The last domain to which the group dedicated itself was the realization of games with adaptation of former games coming from the 8-bit Apple II. Reversal was the GS version of Reversi (software of Othello), Space Cluster is the adaptation of Galaxian, Space Shark, that of Stargate and finally Sensei, of International Karate. The adaptations were generally very successful with the exception of Space Shark where it is necessary to admit that if the realization was irreproachable, the game was unplayable.

That version was sold by the company ToolBox and marked the will of the group to market their software (as the FTA with Photonix II). In this opportunity, the games were not any more signed under the name of the F.U.C.K. (because associated with hacking) but under the label Miami Software (with a logo taken from the bottles of Malibu. The word F.U.C.K. was kept for non-commercial works as slide shows or demos.

The game Teenage Queen (software of strip poker) was not adapted from an Apple II software but from an Atari ST version (from where the graphics were taken).
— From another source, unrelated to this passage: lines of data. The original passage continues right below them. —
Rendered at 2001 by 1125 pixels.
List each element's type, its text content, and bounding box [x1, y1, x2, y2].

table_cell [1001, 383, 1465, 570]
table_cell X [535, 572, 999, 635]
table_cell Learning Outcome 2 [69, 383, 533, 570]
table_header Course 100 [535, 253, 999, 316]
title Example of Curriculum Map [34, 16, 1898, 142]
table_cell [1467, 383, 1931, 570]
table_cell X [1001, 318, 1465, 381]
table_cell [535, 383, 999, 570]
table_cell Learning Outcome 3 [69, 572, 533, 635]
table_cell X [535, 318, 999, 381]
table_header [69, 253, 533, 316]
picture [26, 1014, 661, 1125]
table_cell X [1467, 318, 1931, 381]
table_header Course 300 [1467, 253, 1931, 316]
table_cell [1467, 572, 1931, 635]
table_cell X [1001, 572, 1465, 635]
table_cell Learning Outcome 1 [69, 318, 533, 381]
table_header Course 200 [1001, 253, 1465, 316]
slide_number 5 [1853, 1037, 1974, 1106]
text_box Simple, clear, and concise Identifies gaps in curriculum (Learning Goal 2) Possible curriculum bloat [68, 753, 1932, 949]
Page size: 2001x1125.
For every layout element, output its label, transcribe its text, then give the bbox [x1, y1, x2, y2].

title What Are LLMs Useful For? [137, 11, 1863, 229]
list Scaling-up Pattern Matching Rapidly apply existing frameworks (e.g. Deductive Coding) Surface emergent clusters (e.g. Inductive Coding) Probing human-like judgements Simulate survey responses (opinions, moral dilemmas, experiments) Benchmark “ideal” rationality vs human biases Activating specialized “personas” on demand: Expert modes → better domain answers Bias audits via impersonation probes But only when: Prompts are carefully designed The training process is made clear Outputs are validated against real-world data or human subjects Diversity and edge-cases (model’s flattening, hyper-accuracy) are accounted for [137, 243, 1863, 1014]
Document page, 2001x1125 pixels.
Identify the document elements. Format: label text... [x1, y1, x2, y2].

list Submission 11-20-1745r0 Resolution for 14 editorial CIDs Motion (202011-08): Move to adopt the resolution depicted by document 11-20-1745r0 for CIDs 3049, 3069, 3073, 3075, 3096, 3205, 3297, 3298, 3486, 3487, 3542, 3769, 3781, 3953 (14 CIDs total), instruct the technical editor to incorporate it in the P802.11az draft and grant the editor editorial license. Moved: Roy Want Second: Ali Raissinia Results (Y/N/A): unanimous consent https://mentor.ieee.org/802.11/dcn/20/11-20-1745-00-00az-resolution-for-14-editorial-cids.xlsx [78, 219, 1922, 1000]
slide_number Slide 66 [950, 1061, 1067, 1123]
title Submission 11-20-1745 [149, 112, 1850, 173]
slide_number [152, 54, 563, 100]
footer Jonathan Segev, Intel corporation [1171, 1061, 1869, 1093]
The F.U.C.K. thus reprogrammed the IIgs version of a ST software and they visited ERE Informatique (French publisher of the software on ST, Amiga and PC) to present them the IIgs version and ask if they were interested to publish it. People from ERE Informatique saw arriving a version of one of their software for which they had not asked and explained to the F.U.C.K. that they were not interested in a IIgs version and that they would not publish it. The F.U.C.K. thus met with a IIgs version which nobody wanted and which could not be published because the rights were owned by ERE Informatique.

Meanwhile, Teenage Queen and Space Shark (sold by ToolBox) were cracked and distributed by a pirate band named The Blasters. The pirate group (the F.U.C.K.) now pirated is a funny thing. The two software are the only ones where we can see a signature of The Blasters (not of very good taste besides: swastikas and the other Nazi symbols). It is a fictitious group, invented by them in order to distribute their 'commercial' software. All the references (text of the scrolling, the used pen names, logos) reminded of an American group but that was fake.